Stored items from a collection
※
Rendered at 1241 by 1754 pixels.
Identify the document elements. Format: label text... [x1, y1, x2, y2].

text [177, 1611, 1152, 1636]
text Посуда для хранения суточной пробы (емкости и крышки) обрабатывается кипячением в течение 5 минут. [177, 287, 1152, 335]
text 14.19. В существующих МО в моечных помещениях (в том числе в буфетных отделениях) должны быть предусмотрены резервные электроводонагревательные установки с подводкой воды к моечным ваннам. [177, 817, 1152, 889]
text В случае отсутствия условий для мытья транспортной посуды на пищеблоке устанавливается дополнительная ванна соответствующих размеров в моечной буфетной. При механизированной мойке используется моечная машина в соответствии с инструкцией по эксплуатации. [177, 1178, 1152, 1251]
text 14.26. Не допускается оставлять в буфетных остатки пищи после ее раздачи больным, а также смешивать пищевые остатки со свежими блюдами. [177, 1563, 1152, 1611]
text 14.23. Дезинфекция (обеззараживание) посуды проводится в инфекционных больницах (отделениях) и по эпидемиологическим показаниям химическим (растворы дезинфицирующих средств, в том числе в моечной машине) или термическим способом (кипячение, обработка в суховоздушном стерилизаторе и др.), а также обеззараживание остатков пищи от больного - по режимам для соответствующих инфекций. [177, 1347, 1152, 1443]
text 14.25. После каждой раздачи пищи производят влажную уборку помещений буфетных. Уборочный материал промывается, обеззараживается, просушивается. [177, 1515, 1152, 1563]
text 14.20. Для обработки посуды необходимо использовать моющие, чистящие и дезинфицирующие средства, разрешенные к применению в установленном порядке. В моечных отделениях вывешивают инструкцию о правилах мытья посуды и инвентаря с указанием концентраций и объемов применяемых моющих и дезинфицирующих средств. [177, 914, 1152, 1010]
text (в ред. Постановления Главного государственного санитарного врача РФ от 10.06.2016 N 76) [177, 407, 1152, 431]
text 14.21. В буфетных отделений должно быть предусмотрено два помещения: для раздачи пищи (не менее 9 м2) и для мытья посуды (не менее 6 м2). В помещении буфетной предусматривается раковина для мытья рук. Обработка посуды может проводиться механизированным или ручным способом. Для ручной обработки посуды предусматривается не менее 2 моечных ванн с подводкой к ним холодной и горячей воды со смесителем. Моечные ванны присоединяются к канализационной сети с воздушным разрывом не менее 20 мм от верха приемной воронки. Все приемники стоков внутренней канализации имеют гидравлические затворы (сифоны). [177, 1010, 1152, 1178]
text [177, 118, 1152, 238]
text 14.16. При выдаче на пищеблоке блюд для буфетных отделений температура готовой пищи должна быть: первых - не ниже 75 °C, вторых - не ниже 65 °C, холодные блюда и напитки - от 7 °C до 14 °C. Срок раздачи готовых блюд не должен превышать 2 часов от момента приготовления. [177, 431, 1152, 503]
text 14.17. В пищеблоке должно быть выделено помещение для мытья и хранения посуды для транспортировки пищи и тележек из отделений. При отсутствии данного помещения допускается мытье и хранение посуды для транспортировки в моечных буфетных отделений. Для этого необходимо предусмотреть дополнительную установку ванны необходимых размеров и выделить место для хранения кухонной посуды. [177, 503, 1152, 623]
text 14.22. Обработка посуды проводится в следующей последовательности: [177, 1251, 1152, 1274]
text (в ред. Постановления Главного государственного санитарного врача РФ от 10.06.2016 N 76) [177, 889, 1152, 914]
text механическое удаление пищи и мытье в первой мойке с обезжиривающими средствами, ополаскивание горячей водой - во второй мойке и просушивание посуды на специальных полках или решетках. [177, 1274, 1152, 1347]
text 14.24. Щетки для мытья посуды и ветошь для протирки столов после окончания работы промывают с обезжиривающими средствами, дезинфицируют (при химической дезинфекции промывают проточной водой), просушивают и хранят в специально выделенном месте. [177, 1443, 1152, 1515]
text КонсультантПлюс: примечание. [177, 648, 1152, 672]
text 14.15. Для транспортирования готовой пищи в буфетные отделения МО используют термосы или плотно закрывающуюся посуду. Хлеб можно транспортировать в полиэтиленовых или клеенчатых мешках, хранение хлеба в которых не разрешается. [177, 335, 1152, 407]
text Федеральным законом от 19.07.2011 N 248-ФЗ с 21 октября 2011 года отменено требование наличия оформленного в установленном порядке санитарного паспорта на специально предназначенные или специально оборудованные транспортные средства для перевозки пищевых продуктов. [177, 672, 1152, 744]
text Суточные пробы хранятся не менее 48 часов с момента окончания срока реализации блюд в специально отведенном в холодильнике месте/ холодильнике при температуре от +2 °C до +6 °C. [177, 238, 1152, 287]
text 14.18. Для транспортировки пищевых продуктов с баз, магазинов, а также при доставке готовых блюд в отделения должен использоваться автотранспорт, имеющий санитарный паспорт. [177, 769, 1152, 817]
※
◆ TASK DIRECTIONS:
Once more, give all the records exactly as they were written.

◆ TASK RESULT:
Rendered at 1241 by 1754 pixels.
Identify the document elements. Format: label text... [x1, y1, x2, y2].

text [177, 1611, 1152, 1636]
text Посуда для хранения суточной пробы (емкости и крышки) обрабатывается кипячением в течение 5 минут. [177, 287, 1152, 335]
text 14.19. В существующих МО в моечных помещениях (в том числе в буфетных отделениях) должны быть предусмотрены резервные электроводонагревательные установки с подводкой воды к моечным ваннам. [177, 817, 1152, 889]
text В случае отсутствия условий для мытья транспортной посуды на пищеблоке устанавливается дополнительная ванна соответствующих размеров в моечной буфетной. При механизированной мойке используется моечная машина в соответствии с инструкцией по эксплуатации. [177, 1178, 1152, 1251]
text 14.26. Не допускается оставлять в буфетных остатки пищи после ее раздачи больным, а также смешивать пищевые остатки со свежими блюдами. [177, 1563, 1152, 1611]
text 14.23. Дезинфекция (обеззараживание) посуды проводится в инфекционных больницах (отделениях) и по эпидемиологическим показаниям химическим (растворы дезинфицирующих средств, в том числе в моечной машине) или термическим способом (кипячение, обработка в суховоздушном стерилизаторе и др.), а также обеззараживание остатков пищи от больного - по режимам для соответствующих инфекций. [177, 1347, 1152, 1443]
text 14.25. После каждой раздачи пищи производят влажную уборку помещений буфетных. Уборочный материал промывается, обеззараживается, просушивается. [177, 1515, 1152, 1563]
text 14.20. Для обработки посуды необходимо использовать моющие, чистящие и дезинфицирующие средства, разрешенные к применению в установленном порядке. В моечных отделениях вывешивают инструкцию о правилах мытья посуды и инвентаря с указанием концентраций и объемов применяемых моющих и дезинфицирующих средств. [177, 914, 1152, 1010]
text (в ред. Постановления Главного государственного санитарного врача РФ от 10.06.2016 N 76) [177, 407, 1152, 431]
text 14.21. В буфетных отделений должно быть предусмотрено два помещения: для раздачи пищи (не менее 9 м2) и для мытья посуды (не менее 6 м2). В помещении буфетной предусматривается раковина для мытья рук. Обработка посуды может проводиться механизированным или ручным способом. Для ручной обработки посуды предусматривается не менее 2 моечных ванн с подводкой к ним холодной и горячей воды со смесителем. Моечные ванны присоединяются к канализационной сети с воздушным разрывом не менее 20 мм от верха приемной воронки. Все приемники стоков внутренней канализации имеют гидравлические затворы (сифоны). [177, 1010, 1152, 1178]
text [177, 118, 1152, 238]
text 14.16. При выдаче на пищеблоке блюд для буфетных отделений температура готовой пищи должна быть: первых - не ниже 75 °C, вторых - не ниже 65 °C, холодные блюда и напитки - от 7 °C до 14 °C. Срок раздачи готовых блюд не должен превышать 2 часов от момента приготовления. [177, 431, 1152, 503]
text 14.17. В пищеблоке должно быть выделено помещение для мытья и хранения посуды для транспортировки пищи и тележек из отделений. При отсутствии данного помещения допускается мытье и хранение посуды для транспортировки в моечных буфетных отделений. Для этого необходимо предусмотреть дополнительную установку ванны необходимых размеров и выделить место для хранения кухонной посуды. [177, 503, 1152, 623]
text 14.22. Обработка посуды проводится в следующей последовательности: [177, 1251, 1152, 1274]
text (в ред. Постановления Главного государственного санитарного врача РФ от 10.06.2016 N 76) [177, 889, 1152, 914]
text механическое удаление пищи и мытье в первой мойке с обезжиривающими средствами, ополаскивание горячей водой - во второй мойке и просушивание посуды на специальных полках или решетках. [177, 1274, 1152, 1347]
text 14.24. Щетки для мытья посуды и ветошь для протирки столов после окончания работы промывают с обезжиривающими средствами, дезинфицируют (при химической дезинфекции промывают проточной водой), просушивают и хранят в специально выделенном месте. [177, 1443, 1152, 1515]
text КонсультантПлюс: примечание. [177, 648, 1152, 672]
text 14.15. Для транспортирования готовой пищи в буфетные отделения МО используют термосы или плотно закрывающуюся посуду. Хлеб можно транспортировать в полиэтиленовых или клеенчатых мешках, хранение хлеба в которых не разрешается. [177, 335, 1152, 407]
text Федеральным законом от 19.07.2011 N 248-ФЗ с 21 октября 2011 года отменено требование наличия оформленного в установленном порядке санитарного паспорта на специально предназначенные или специально оборудованные транспортные средства для перевозки пищевых продуктов. [177, 672, 1152, 744]
text Суточные пробы хранятся не менее 48 часов с момента окончания срока реализации блюд в специально отведенном в холодильнике месте/ холодильнике при температуре от +2 °C до +6 °C. [177, 238, 1152, 287]
text 14.18. Для транспортировки пищевых продуктов с баз, магазинов, а также при доставке готовых блюд в отделения должен использоваться автотранспорт, имеющий санитарный паспорт. [177, 769, 1152, 817]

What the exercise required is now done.